2.15 给出一个有效的算法来确定在整数 A 1 < A 2 < A 3 < ⋯ < A N A_1< A_2<A_3<\dots < A_N A1​<A2​<A3​<⋯<AN​的数组是否存在整数 i i i​使得 A i = i A_i = i Ai​=i。

#include <iostream>
#include <vector>

using namespace std;

bool indexIsValue(const vector<int>& A, int low, int high)
{
    if (low == high)
    {
        if (A[low] == low)
            return true;
        return false;
    }

    int mid = (low + high) / 2;

    if (A[mid] > mid)
        return indexIsValue(A, low, mid - 1);
    else if (A[mid] < mid)
        return indexIsValue(A, mid + 1, high);
    else
        return true;
}

int main()
{
    vector<int> vec{ -1,1,3,4,6 };
    cout << indexIsValue(vec, 0, vec.size() - 1) << endl;

    system("pause");
    return 0;
}

2.16 基于下列个结论编写另外的gcd算法……

#include <iostream>
#include <vector>

using namespace std;

int gcd(int a, int b)

#### 练习 1
用两句话概括这篇习题解答。
#### 练习 2
从这篇习题解答停下的地方接着写下去。
下面的条目出自另一个来源。

#### 输入数据
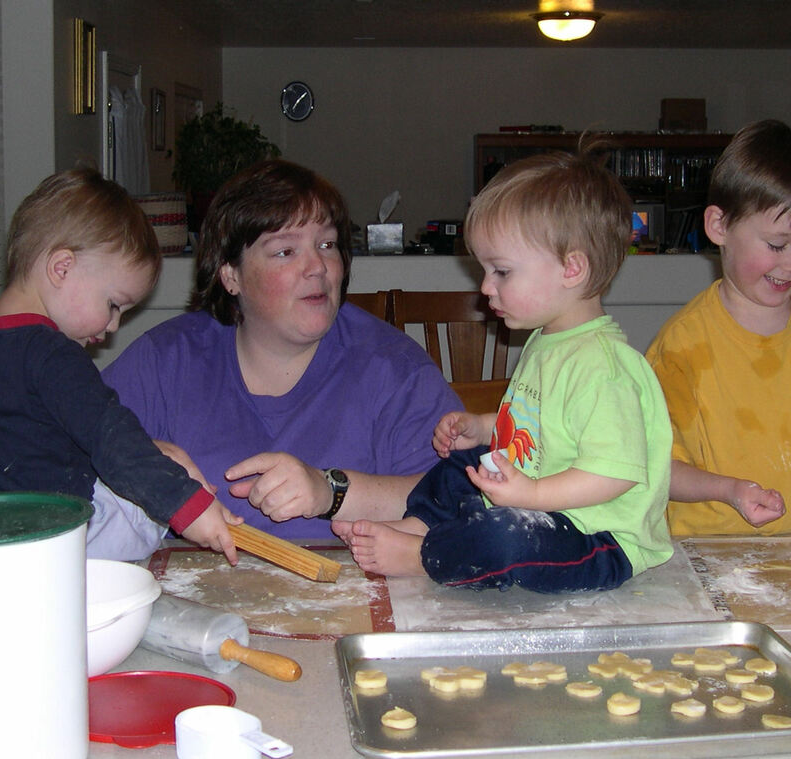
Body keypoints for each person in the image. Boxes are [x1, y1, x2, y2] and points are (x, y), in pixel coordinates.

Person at [334, 147, 673, 591]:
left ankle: (425, 555)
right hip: (541, 504)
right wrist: (484, 427)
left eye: (502, 271)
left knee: (508, 539)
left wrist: (531, 498)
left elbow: (615, 472)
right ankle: (416, 526)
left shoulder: (604, 367)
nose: (485, 286)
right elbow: (546, 424)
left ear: (572, 268)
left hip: (596, 537)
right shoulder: (548, 340)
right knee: (463, 465)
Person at [102, 159, 460, 541]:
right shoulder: (165, 359)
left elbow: (464, 494)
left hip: (347, 594)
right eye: (285, 252)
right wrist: (137, 457)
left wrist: (332, 491)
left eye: (327, 245)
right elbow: (54, 453)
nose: (318, 267)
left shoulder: (394, 368)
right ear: (230, 275)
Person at [0, 168, 240, 562]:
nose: (112, 327)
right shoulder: (55, 356)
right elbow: (113, 439)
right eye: (113, 305)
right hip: (54, 542)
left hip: (1, 539)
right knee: (139, 511)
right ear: (62, 268)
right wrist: (188, 507)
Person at [646, 119, 791, 537]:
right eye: (777, 245)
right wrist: (730, 490)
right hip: (711, 554)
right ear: (719, 227)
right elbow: (658, 468)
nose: (789, 262)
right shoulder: (680, 346)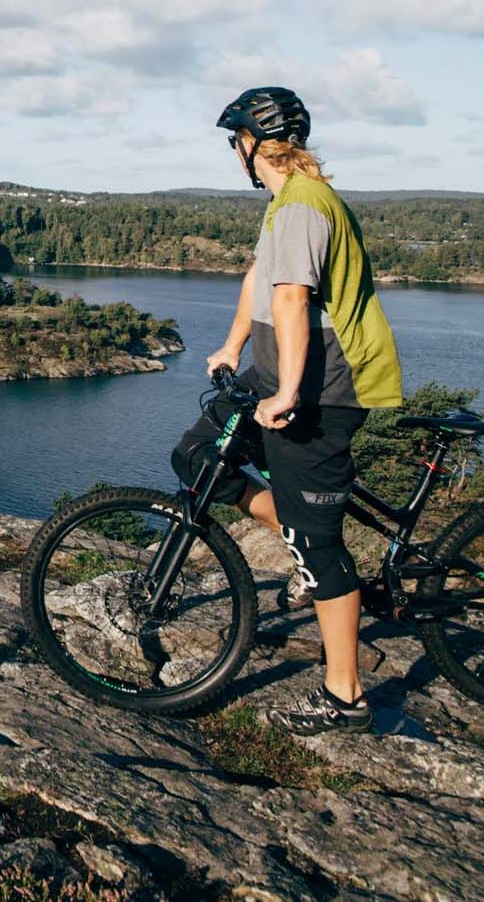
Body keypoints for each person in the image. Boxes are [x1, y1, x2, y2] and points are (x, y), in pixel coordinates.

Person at [170, 86, 404, 735]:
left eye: (234, 142)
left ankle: (344, 695)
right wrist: (230, 345)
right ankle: (307, 551)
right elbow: (258, 280)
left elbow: (294, 302)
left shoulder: (302, 208)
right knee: (195, 455)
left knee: (319, 545)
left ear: (251, 144)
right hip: (280, 372)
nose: (233, 154)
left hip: (323, 389)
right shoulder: (283, 204)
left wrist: (285, 393)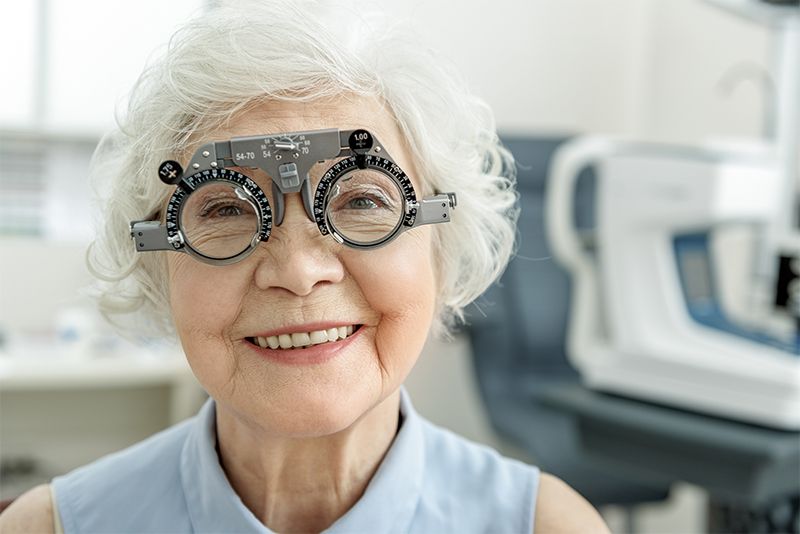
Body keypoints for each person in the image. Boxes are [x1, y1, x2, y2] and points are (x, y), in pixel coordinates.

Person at [0, 1, 609, 532]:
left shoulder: (549, 527)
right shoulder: (50, 528)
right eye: (225, 208)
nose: (297, 269)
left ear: (441, 244)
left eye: (364, 200)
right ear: (158, 263)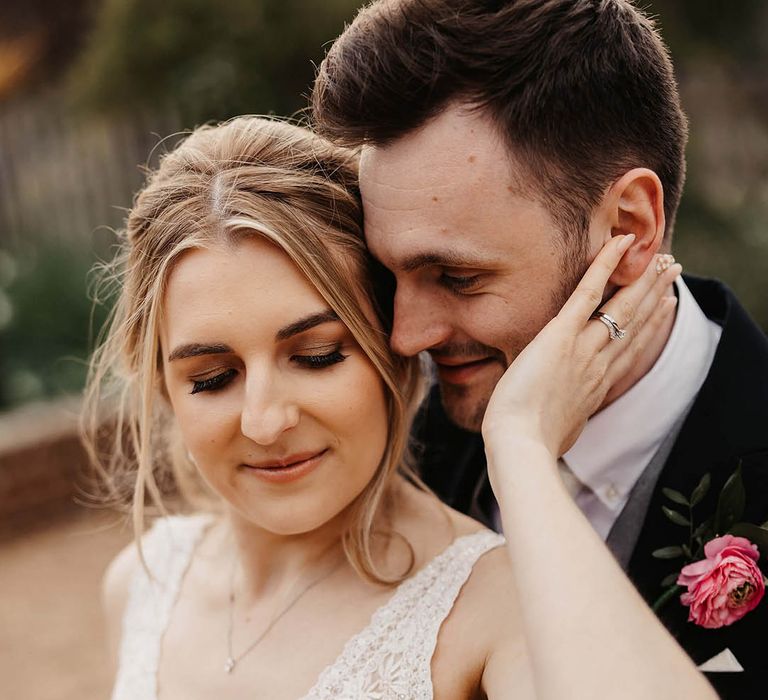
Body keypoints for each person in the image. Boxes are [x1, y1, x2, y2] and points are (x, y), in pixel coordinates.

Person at [84, 116, 714, 699]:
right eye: (214, 377)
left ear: (395, 346)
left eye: (318, 356)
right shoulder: (140, 584)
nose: (264, 420)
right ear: (159, 382)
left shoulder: (499, 606)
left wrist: (520, 443)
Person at [311, 1, 768, 696]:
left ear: (628, 227)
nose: (406, 337)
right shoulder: (394, 457)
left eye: (456, 276)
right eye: (388, 275)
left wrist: (520, 445)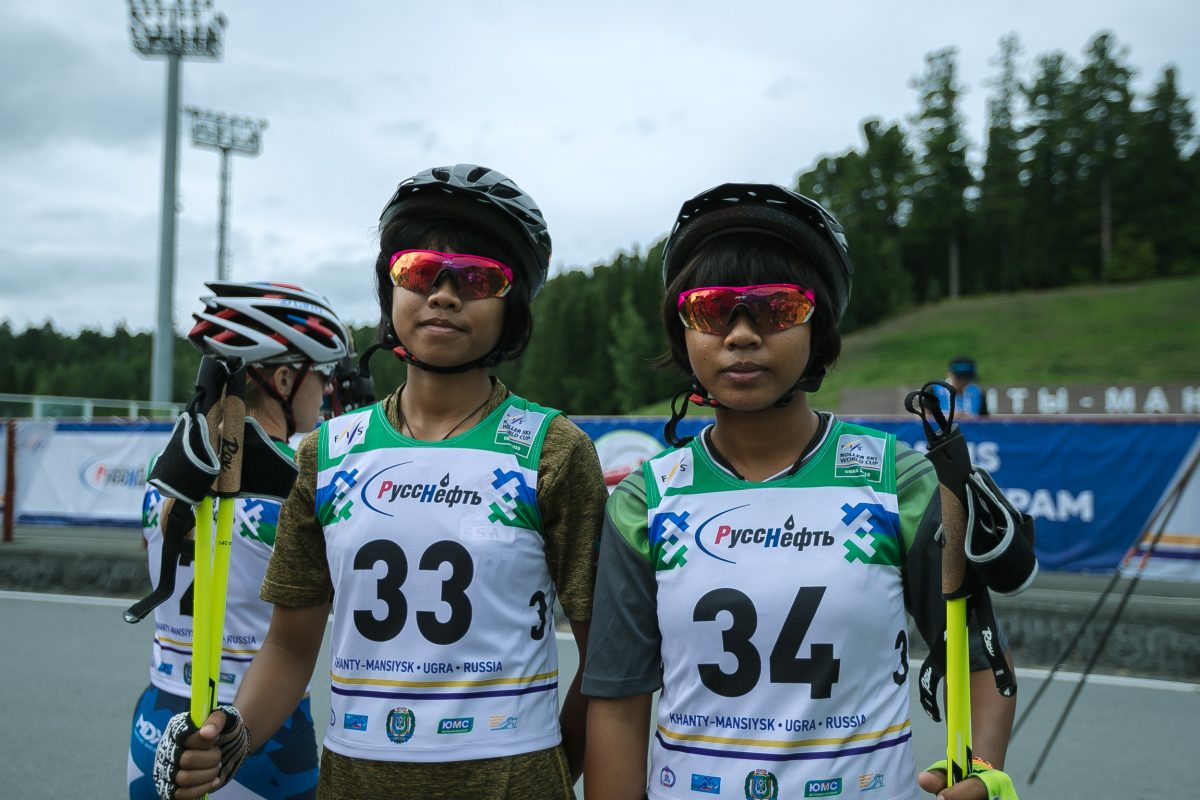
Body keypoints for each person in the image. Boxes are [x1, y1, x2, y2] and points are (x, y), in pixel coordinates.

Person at [154, 164, 608, 800]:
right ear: (389, 288)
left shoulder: (554, 450)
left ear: (514, 308)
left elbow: (605, 661)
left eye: (477, 278)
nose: (444, 295)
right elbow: (289, 647)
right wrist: (235, 735)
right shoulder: (328, 452)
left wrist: (551, 774)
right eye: (419, 272)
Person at [582, 183, 1019, 800]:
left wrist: (983, 769)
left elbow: (978, 659)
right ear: (683, 333)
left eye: (777, 310)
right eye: (711, 311)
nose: (741, 334)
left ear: (820, 329)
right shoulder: (643, 501)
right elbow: (619, 702)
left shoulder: (898, 481)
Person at [128, 281, 354, 799]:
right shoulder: (299, 483)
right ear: (283, 378)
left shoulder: (166, 470)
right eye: (321, 376)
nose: (326, 392)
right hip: (258, 733)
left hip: (157, 719)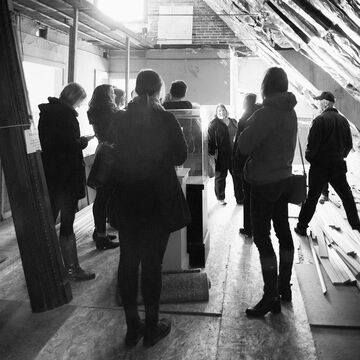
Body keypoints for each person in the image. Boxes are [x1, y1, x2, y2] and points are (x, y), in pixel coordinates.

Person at [108, 69, 187, 348]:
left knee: (128, 263)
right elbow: (180, 155)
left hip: (128, 198)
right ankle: (151, 327)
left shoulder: (120, 118)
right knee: (152, 266)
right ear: (159, 90)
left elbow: (113, 150)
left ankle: (132, 328)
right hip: (157, 199)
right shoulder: (165, 117)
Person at [238, 67, 297, 316]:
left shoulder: (266, 113)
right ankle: (284, 288)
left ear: (266, 86)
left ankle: (270, 295)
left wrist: (250, 120)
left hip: (263, 182)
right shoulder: (290, 111)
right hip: (283, 178)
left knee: (262, 237)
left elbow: (243, 145)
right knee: (283, 231)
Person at [38, 83, 95, 281]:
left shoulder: (46, 113)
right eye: (80, 101)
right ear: (76, 98)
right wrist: (83, 141)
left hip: (51, 174)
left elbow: (50, 143)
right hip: (67, 176)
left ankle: (43, 268)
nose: (80, 106)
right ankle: (71, 268)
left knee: (48, 220)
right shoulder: (66, 116)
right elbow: (70, 145)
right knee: (67, 223)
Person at [294, 91, 360, 235]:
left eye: (319, 101)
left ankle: (302, 226)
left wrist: (311, 158)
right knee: (347, 196)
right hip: (338, 165)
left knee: (312, 197)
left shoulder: (319, 120)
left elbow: (312, 146)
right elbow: (349, 145)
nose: (318, 104)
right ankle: (356, 225)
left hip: (320, 167)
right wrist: (339, 156)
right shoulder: (343, 121)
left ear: (325, 103)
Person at [87, 84, 120, 250]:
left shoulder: (94, 110)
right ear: (107, 95)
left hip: (102, 150)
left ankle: (99, 231)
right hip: (111, 155)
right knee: (104, 197)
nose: (114, 95)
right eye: (112, 92)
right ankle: (101, 237)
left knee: (102, 196)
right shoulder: (111, 112)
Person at [233, 94, 261, 237]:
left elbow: (239, 144)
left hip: (247, 163)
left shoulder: (244, 119)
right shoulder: (262, 115)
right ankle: (260, 228)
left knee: (248, 197)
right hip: (262, 161)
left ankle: (249, 228)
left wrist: (236, 164)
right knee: (260, 198)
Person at [208, 104, 243, 205]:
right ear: (216, 113)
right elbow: (210, 140)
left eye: (223, 110)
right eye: (219, 111)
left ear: (226, 111)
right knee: (220, 177)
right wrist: (211, 153)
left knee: (237, 177)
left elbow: (240, 134)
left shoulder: (234, 122)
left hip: (235, 155)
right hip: (221, 155)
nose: (222, 112)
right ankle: (220, 198)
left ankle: (240, 198)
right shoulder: (214, 124)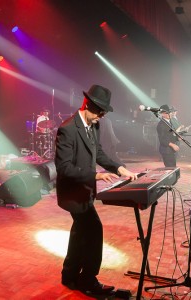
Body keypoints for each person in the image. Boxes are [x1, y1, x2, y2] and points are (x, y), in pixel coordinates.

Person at [55, 84, 137, 295]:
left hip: (86, 191)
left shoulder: (95, 125)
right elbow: (63, 169)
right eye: (99, 111)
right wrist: (95, 175)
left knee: (80, 232)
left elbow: (98, 153)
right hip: (74, 193)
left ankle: (69, 275)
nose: (102, 115)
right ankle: (88, 281)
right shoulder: (68, 129)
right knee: (94, 230)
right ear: (87, 105)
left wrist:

#### 你的回答 1
习题 2.15 要求给出一个有效算法，判断由递增整数组成的数组中是否存在 i 使得 A_i = i；解答用 C++ 写了递归函数 indexIsValue，比较中间元素 A[mid] 与 mid 来决定向左半部分还是右半部分查找，并在 main 中用数组 { -1,1,3,4,6 } 做了测试。习题 2.16 要求基于给出的结论另写一个 gcd 算法，解答同样引入 iostream 和 vector，并开始定义函数 int gcd(int a, int b)。

#### 你的回答 2
{
    int high = a, low = b;
    if (high % low == 0)
        return low;

    if (!high % 2 && !low % 2)
        return 2 * gcd(high / 2, low / 2);
    else if (high % 2 == 0 && low % 2 != 0)
    {
        if (high % 2 > low)
            return gcd(high % 2, low);
        else
            return gcd(low, high / 2);
    }
    else if (high % 2 != 0 && low % 2 == 0)
        return gcd(high, low / 2);
    else
        return gcd((high + low) / 2, (high - low) / 2);
}

int main()
{
    cout << gcd(4, 3) << endl;

    system("pause");
    return 0;
}

2.17 给出有效的算法

// a 最小子序列和
int minSumRec(const vector<int>& a)
{
    int minSum = a[0], thisSum = 0;

    for (size_t i = 0; i < a.size(); ++i)
    {
        thisSum += a[i];

        minSum = min(minSum, thisSum);
        thisSum = min(thisSum, 0);
    }

    return minSum;
}

// b 最小正子序列和， 目前只会这种暴力求解的方式，插个眼
int minPosSumRec(const vector<int>& a)
{
    int minPosSum = 0;

    for (int i = 0; i < a.size(); ++i)
    {
        int thisSum = 0;
        for (int j = i; j < a.size(); ++j)
        {
            thisSum += a[j];
            
            if ((minPosSum == 0 && thisSum > 0) || (thisSum > 0 && thisSum < minPosSum))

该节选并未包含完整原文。